[[ TEXT, beginning ]]

TechDev’s 14‑Month Bull Market Forecast

Pseudonymous analyst TechDev recently shared with his 537,900 X followers that Bitcoin’s current bull market is likely to endure for 14 more months, carrying it into autumn 2026. His forecast stems from a deep‑dive into macro cycles rather than the oft‑cited four‑year halving events. TechDev posits that Bitcoin’s price growth coincides with the onset of economic expansion—marked by indicators such as the copper‑to‑gold ratio reaching an inflection point. Historically, Bitcoin has entered a parabolic rise following such inflections, consistently topping out 14 months later. This timeline underpins his $170,000 short‑term and $380,000 long‑term price targets.

Economic Cycle Correlation Driving BTC Momentum

Rather than viewing Bitcoin fundamentally through the halving lens, TechDev emphasizes its parallel to business cycle dynamics. When global liquidity expands—often signaled by traditional commodity ratios like copper/gold bottoming—the market hits what he calls an “inflection point.” From those points, Bitcoin’s trajectory has historically traced a parabola over roughly 14 months. The alignment between economic upswings and crypto rallies suggests investors should monitor macro indicators as much as on‑chain metrics.

Technical Chart Patterns: Cup‑and‑Handle Breakout

From a technical standpoint, Bitcoin has crafted a cup‑and‑handle formation on both its 2‑day and 2‑week charts, a classic continuation pattern in bull markets. Upon breaking above the handle’s resistance, assets traditionally embark on sustained rallies. TechDev highlights the recent breakout as confirmation that the bull market’s momentum remains intact. Traders may view this as a signal to maintain long positions or enter on pullbacks, aligning with the broader 14‑month bull thesis.

[[ TEXT, end ]]
[[ SUPPLIED RECORDS, beginning ]]

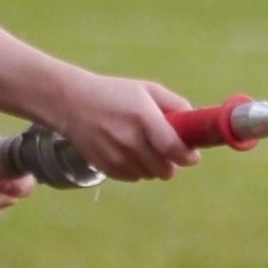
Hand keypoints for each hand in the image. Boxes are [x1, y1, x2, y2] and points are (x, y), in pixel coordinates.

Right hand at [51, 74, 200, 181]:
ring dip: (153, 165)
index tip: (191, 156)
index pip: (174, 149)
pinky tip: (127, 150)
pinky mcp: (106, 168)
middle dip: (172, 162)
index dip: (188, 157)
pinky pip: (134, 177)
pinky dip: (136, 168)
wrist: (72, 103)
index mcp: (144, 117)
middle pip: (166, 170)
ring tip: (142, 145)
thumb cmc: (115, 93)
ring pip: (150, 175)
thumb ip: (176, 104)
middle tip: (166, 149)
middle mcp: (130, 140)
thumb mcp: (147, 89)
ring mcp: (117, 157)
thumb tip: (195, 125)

[[ SUPPLIED RECORDS, end ]]
[[ SUPPLIED RECORDS, beginning ]]

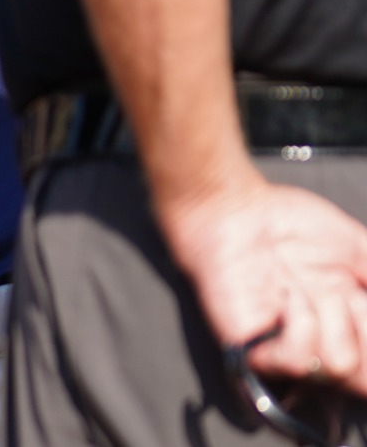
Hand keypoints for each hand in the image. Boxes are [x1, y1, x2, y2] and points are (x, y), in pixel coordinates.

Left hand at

[[ SUPPLIED RECORDS, end ]]

## WHAT YOU ARE ASKED TO DO
Continue the article on TechDev's Bitcoin bull market forecast, writing on from its last paragraph.

## OUTPUT OF THE TASK
Institutional Adoption and ETF Inflows

Institutional interest in Bitcoin has never been stronger. In 2025, U.S. spot Bitcoin ETFs have amassed $14.8 billion in inflows year‑to‑date, underscoring growing confidence from mainstream investors. July alone contributed $3.4 billion, including a record $2.2 billion over just two days.


Figure 1: Bitcoin price progression from $47,000 at the start of 2025 to a peak above $123,000 in mid‑July.


Figure 2: Monthly breakdown of Bitcoin ETF inflows, highlighting the surge in April and July.

Alternative Analyst Predictions: Hayes and Bernstein

Other high‑profile voices join the bullish chorus. Arthur Hayes, co‑founder of BitMEX, forecasts $250,000 for BTC and $10,000 for ETH by the end of 2025, attributing gains to credit expansion and institutional demand via ETFs. Meanwhile, Bernstein analysts project $200,000 for Bitcoin by year‑end, pointing to regulatory clarity and traditional finance integration as catalysts.

Macro Developments and Regulatory Environment

Beyond flows, broad macro themes bolster the bull thesis. Optimism around U.S. regulatory frameworks—such as the recently introduced Genius Act for stablecoins—plus pro‑crypto policy stances have reduced uncertainty. Corporate treasuries are also allocating to Bitcoin; since June, 98 firms have announced plans to raise over $43 billion for crypto purchases, surpassing 2025 U.S. IPO fundraising totals. These developments suggest Bitcoin’s role as a financial asset is solidifying.

Implications for Altcoin Market

As Bitcoin leads, the altcoin market may experience parallel rallies. TechDev and other chartists note bullish signals in TOTAL3 (crypto market cap ex‑BTC/ETH), hinting at a forthcoming parabolic phase for altcoins. With institutional vehicles expanding to include Ethereum and select DeFi tokens, altcoins could benefit from both macro liquidity and technical momentum, offering diversification opportunities.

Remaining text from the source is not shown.